*DATASET RECORDS:*

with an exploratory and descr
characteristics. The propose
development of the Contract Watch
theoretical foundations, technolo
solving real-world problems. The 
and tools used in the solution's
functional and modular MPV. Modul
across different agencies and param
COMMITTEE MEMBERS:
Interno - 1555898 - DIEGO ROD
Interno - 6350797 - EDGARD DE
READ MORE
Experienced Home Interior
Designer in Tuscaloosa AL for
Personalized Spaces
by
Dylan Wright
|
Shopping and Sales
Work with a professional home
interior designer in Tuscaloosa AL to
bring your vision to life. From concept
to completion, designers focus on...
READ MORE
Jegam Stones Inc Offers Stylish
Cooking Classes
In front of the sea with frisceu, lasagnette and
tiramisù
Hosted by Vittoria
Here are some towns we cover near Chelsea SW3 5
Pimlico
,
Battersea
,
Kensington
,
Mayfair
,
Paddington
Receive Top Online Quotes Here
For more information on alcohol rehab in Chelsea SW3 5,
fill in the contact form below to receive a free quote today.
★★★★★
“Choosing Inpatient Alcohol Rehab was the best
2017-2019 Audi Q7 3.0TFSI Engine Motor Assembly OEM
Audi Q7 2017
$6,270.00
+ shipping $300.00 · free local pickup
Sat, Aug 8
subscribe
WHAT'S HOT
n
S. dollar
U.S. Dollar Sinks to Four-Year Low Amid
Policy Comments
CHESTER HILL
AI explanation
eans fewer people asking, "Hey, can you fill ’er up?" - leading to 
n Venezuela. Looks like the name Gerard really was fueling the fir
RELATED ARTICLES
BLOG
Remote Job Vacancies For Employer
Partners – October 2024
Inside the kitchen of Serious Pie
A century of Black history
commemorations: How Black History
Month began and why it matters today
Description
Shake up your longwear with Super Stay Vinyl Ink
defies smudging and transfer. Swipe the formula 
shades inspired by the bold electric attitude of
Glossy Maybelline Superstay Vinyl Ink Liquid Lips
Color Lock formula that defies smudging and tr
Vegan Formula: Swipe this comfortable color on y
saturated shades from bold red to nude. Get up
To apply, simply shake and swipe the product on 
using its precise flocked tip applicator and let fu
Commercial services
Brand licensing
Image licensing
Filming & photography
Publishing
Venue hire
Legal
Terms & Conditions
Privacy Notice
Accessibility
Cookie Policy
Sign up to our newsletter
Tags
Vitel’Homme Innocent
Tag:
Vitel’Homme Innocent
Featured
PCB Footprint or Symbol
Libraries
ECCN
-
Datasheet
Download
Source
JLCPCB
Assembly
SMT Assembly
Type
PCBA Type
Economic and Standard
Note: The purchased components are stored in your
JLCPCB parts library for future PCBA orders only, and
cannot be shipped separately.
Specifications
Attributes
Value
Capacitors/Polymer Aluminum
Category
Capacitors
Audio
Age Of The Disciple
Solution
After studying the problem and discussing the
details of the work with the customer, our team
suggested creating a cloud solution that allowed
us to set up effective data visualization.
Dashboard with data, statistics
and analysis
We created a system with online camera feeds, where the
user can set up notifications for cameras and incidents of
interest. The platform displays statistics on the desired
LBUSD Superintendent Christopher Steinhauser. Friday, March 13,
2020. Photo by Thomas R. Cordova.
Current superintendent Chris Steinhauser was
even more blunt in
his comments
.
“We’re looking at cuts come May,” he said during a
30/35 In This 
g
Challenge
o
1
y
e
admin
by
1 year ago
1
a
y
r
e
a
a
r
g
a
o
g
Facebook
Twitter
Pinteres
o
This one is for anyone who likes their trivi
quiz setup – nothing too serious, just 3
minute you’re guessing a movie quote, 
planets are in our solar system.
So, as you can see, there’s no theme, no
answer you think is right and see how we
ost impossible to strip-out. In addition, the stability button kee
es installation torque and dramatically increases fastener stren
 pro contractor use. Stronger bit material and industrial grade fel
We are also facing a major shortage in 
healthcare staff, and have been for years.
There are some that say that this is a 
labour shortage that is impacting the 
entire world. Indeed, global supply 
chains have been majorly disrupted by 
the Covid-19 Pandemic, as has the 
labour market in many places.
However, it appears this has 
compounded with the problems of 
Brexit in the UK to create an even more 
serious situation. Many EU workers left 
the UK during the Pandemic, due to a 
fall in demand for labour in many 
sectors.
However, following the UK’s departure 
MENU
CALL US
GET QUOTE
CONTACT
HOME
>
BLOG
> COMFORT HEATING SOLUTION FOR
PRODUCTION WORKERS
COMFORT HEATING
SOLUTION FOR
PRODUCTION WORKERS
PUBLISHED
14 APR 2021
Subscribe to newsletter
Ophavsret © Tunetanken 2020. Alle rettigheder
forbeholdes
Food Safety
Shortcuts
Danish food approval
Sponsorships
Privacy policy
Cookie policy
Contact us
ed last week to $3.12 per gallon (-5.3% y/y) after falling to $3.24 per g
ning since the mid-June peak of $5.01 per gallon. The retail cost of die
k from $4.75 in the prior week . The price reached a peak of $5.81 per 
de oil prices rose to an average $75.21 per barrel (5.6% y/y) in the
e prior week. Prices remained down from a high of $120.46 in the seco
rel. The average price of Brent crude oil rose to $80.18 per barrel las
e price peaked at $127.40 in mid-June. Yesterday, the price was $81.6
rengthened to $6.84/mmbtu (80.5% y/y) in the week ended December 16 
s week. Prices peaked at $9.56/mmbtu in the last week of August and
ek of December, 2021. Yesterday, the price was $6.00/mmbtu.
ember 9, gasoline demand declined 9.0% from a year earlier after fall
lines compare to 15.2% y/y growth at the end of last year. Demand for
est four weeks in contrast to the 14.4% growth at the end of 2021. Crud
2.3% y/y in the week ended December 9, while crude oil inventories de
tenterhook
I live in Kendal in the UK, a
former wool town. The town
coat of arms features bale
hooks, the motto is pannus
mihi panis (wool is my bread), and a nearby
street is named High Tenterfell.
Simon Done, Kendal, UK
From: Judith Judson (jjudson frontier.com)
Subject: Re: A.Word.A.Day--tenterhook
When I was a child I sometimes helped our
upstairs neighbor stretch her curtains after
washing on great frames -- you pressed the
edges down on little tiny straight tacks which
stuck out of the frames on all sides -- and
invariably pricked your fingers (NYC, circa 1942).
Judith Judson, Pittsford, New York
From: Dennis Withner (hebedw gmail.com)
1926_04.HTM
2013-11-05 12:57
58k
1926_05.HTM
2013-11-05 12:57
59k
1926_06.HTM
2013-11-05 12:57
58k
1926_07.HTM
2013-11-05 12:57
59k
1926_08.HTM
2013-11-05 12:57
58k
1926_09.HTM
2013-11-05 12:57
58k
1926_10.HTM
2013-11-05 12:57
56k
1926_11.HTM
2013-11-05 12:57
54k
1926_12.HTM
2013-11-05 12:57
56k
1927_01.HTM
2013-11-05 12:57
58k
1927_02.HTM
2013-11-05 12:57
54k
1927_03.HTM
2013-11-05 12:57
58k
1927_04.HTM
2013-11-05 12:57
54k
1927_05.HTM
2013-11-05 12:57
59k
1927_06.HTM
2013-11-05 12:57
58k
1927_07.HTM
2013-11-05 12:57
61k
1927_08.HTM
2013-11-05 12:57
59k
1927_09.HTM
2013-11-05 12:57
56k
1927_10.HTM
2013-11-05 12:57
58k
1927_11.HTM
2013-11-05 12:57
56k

*TO DO:* In the data above, start at the line that has "e price peaked", stop after the line that has "s week. Prices", and print every line in between exactly as it stands.

*TASK OUTPUT:*
e price peaked at $127.40 in mid-June. Yesterday, the price was $81.6
rengthened to $6.84/mmbtu (80.5% y/y) in the week ended December 16 
s week. Prices peaked at $9.56/mmbtu in the last week of August and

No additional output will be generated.